**ASSIGNMENT A:** Filter the records down to the lines containing the word "whiskers" with matching case, and copy each such line.

**TEXT PROVIDED:**

Stations: 206D, 201D (next to each other), 2004 (further away)

In [None]:
sample_sizes = [0.01, 0.05, 0.1, 0.5, 0.9]
stats = ['mean', 'median', 'std']

data = [list_df_inter[4], list_df_inter[3], list_df_inter[0]]
sensor_names = ['206D', '201D', '2004']
means = []
medians = []
stds = []

for df in data:
    mean_list = []
    median_list = []
    std_list = []

    for size in sample_sizes:
        sample_size = int(size * len(df))
        sample = df.sample(n=sample_size, replace=False)
        mean_list.append(np.mean(sample['dt_sound_level_dB_y']))
        median_list.append(np.median(sample['dt_sound_level_dB_y']))
        std_list.append(np.std(sample['dt_sound_level_dB_y']))

    means.append(mean_list)
    medians.append(median_list)
    stds.append(std_list)

In [None]:
fig, ax = plt.subplots(3, figsize=(10, 10))
stat_data = [means, medians, stds]

for axis in range(3):
    for i, name in enumerate(sensor_names):
        ax[axis].plot(sample_sizes, stat_data[axis][i], label=name)

    ax[axis].set_title(stats[axis])
    ax[axis].set_xlabel('sample percentage')

fig.tight_layout()
plt.legend()
plt.show()

Plot the same three statistical parameters, but as ensembles
1. Ensemble: 206D, 2004 (far from each other)
2. All three


In [None]:
ensemble1 = data[0].merge(data[1], how='left', on='Time')
ensemble2 = ensemble1.merge(data[2], how='left', on='Time')
ensemble1['mean'] = ensemble1[['dt_sound_level_dB_y_x', 'dt_sound_level_dB_y_y']].mean(axis=1)

(Chart-based quiz records)
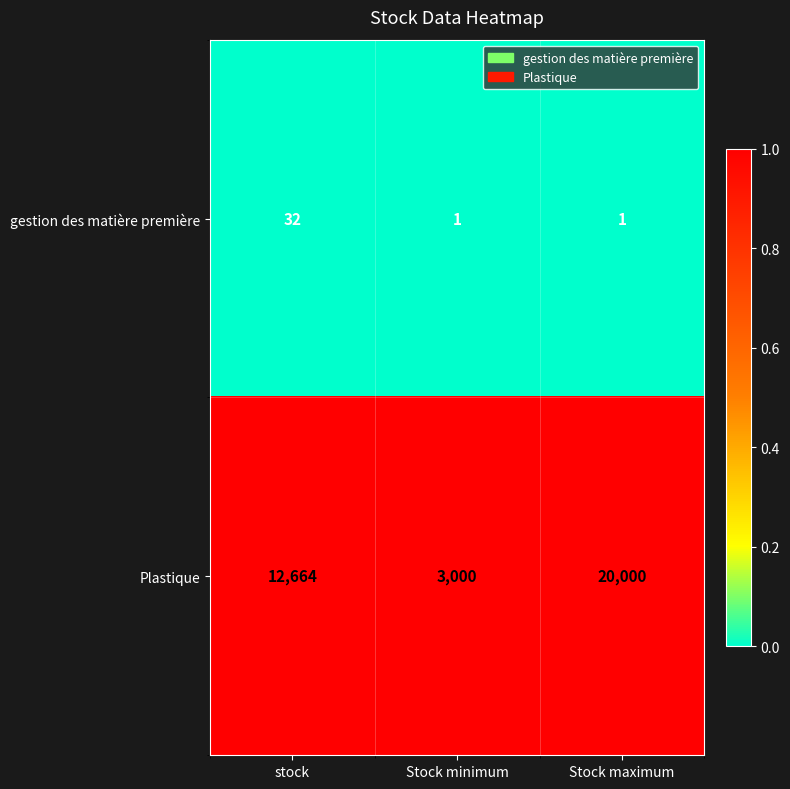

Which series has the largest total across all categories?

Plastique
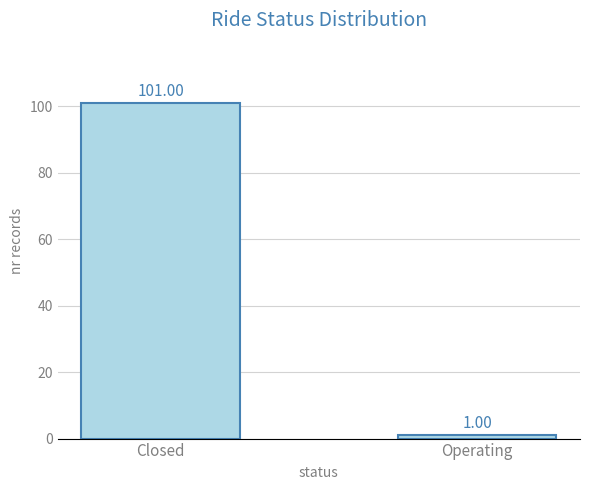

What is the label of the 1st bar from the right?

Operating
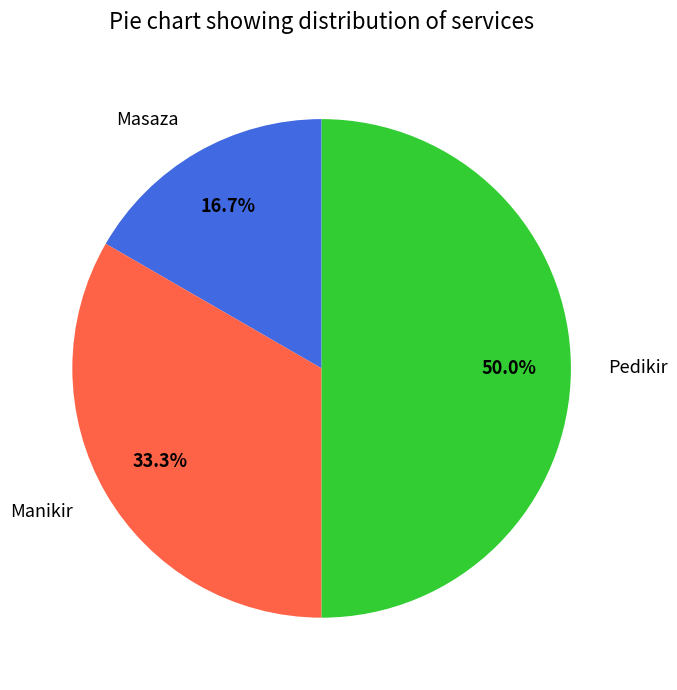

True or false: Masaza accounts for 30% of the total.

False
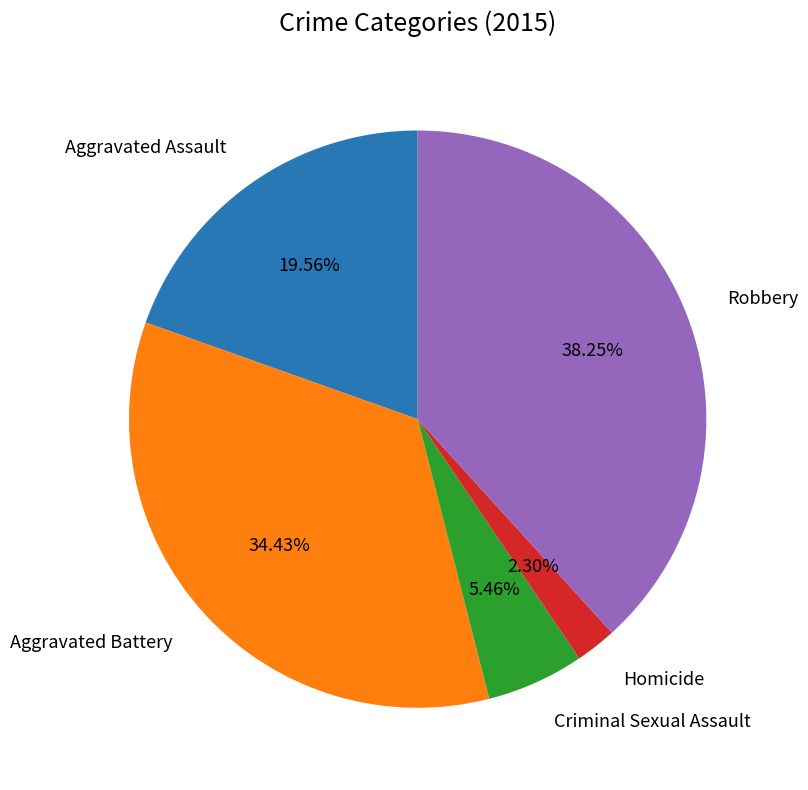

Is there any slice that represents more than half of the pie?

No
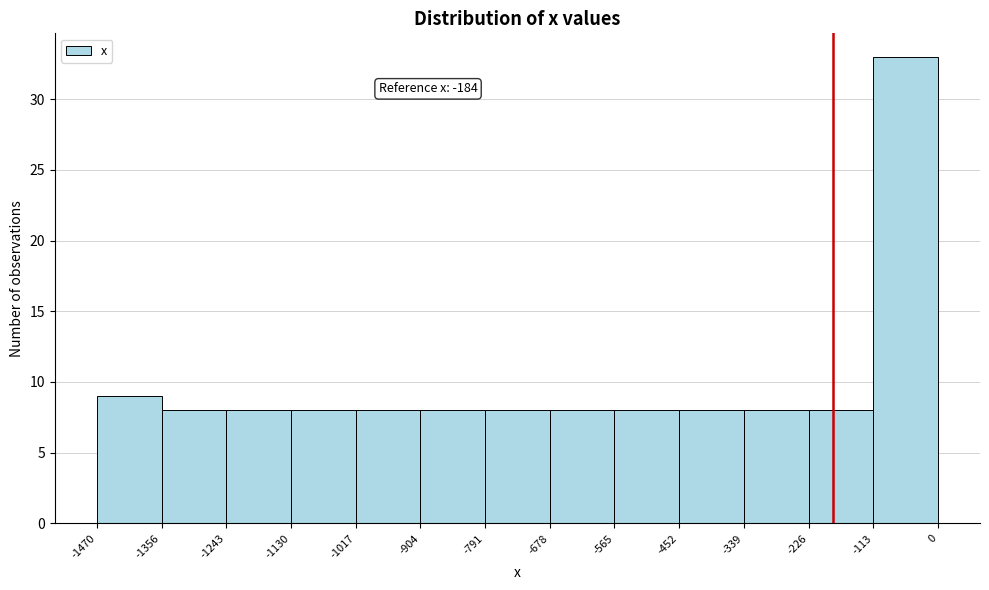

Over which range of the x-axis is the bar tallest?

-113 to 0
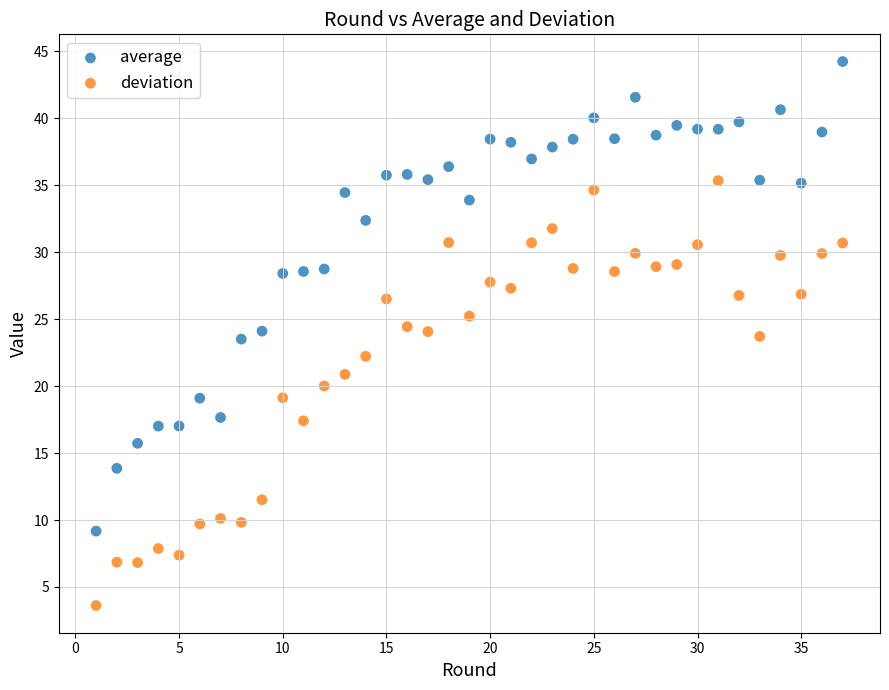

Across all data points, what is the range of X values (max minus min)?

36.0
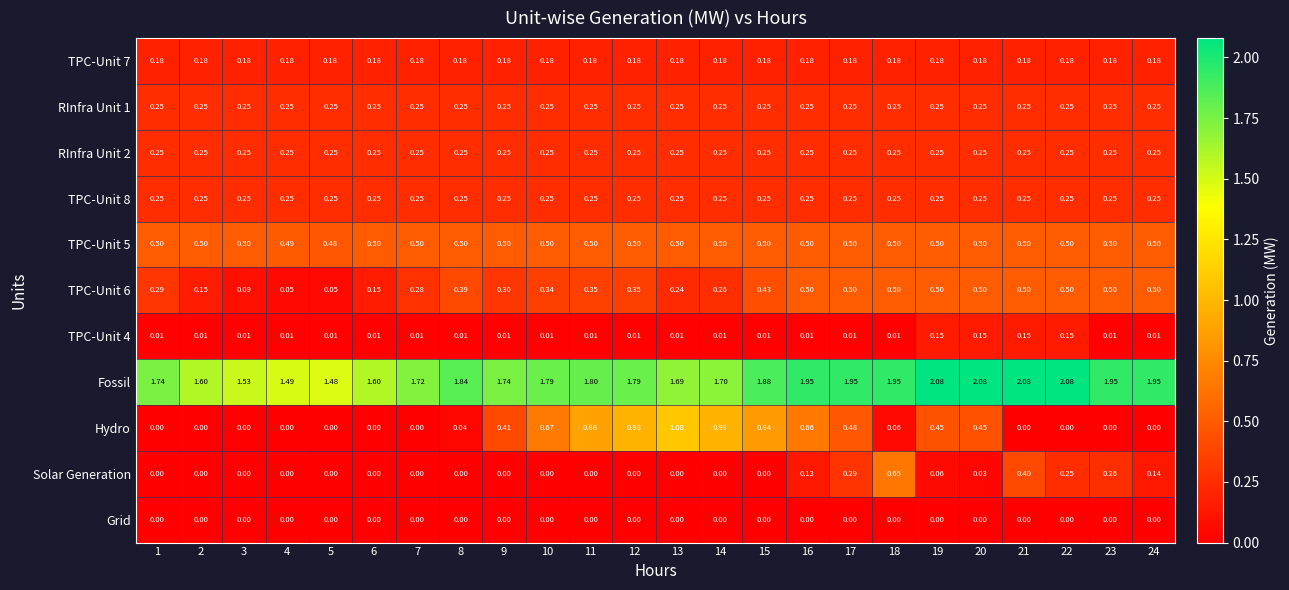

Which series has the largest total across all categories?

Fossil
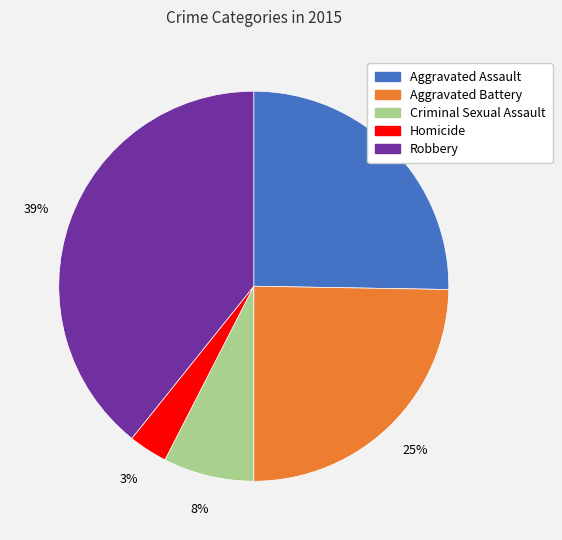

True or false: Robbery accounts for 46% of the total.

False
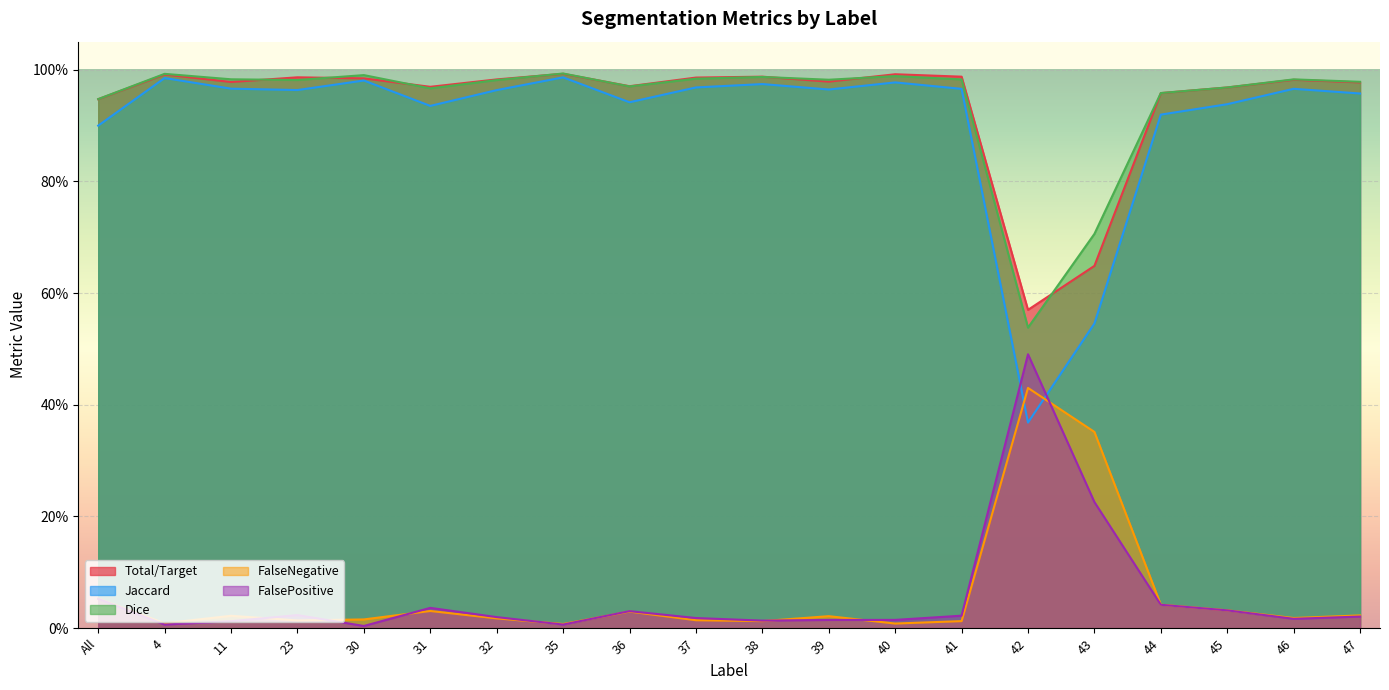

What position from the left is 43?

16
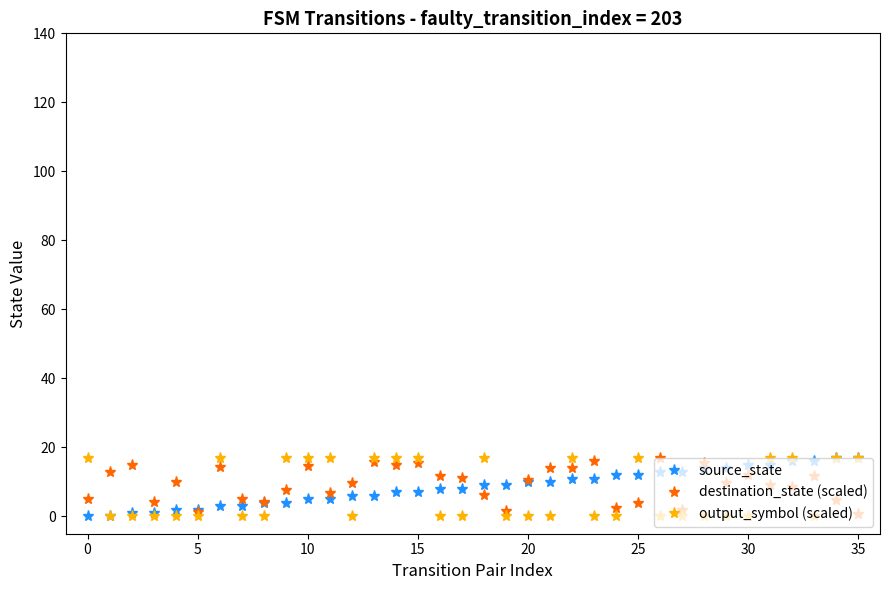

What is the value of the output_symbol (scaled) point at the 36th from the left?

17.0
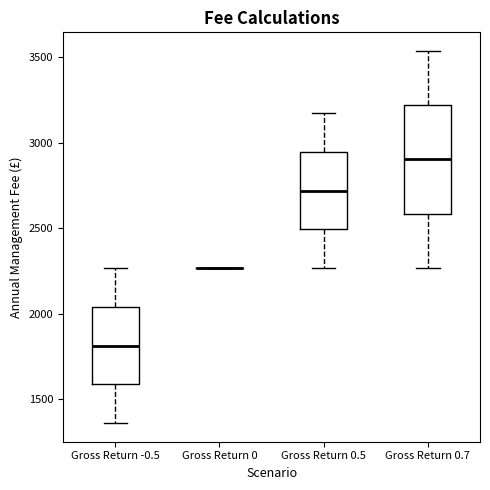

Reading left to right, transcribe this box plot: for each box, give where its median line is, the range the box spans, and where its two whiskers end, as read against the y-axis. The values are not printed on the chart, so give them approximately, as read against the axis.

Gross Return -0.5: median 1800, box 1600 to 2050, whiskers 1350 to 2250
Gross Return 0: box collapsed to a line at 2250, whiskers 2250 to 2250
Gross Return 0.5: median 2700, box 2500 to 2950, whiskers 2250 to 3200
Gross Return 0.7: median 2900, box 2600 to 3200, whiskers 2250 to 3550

**ASSIGNMENT B:** Proceed with the sound-level sensor notebook, picking up right after its final line.

**EXERCISE RESULT A:**
Reading left to right, transcribe this box plot: for each box, give where its median line is, the range the box spans, and where its two whiskers end, as read against the y-axis. The values are not printed on the chart, so give them approximately, as read against the axis.
Gross Return -0.5: median 1800, box 1600 to 2050, whiskers 1350 to 2250
Gross Return 0: box collapsed to a line at 2250, whiskers 2250 to 2250
Gross Return 0.5: median 2700, box 2500 to 2950, whiskers 2250 to 3200
Gross Return 0.7: median 2900, box 2600 to 3200, whiskers 2250 to 3550

**EXERCISE RESULT B:**
ensemble2['mean'] = ensemble2[['dt_sound_level_dB_y_x', 'dt_sound_level_dB_y_y', 'dt_sound_level_dB_y']].mean(axis=1)



In [None]:
for df in [ensemble1, ensemble2]:
    mean_list = []
    median_list = []
    std_list = []

    for size in sample_sizes:
        sample_size = int(size * len(df))
        sample = df.sample(n=sample_size, replace=False)
        mean_list.append(np.mean(sample['mean']))
        median_list.append(np.median(sample['mean']))
        std_list.append(np.std(sample['mean']))

    means.append(mean_list)
    medians.append(median_list)
    stds.append(std_list)

fig, ax = plt.subplots(3, figsize=(10, 10))

for axis in range(3):
    for i, name in enumerate(['ensemble1', 'ensemble2']):
        ax[axis].plot(sample_sizes, stat_data[axis][i], label=name)

    ax[axis].set_title(stats[axis])
    ax[axis].set_xlabel('sample percentage')

fig.tight_layout()
plt.legend()
plt.show()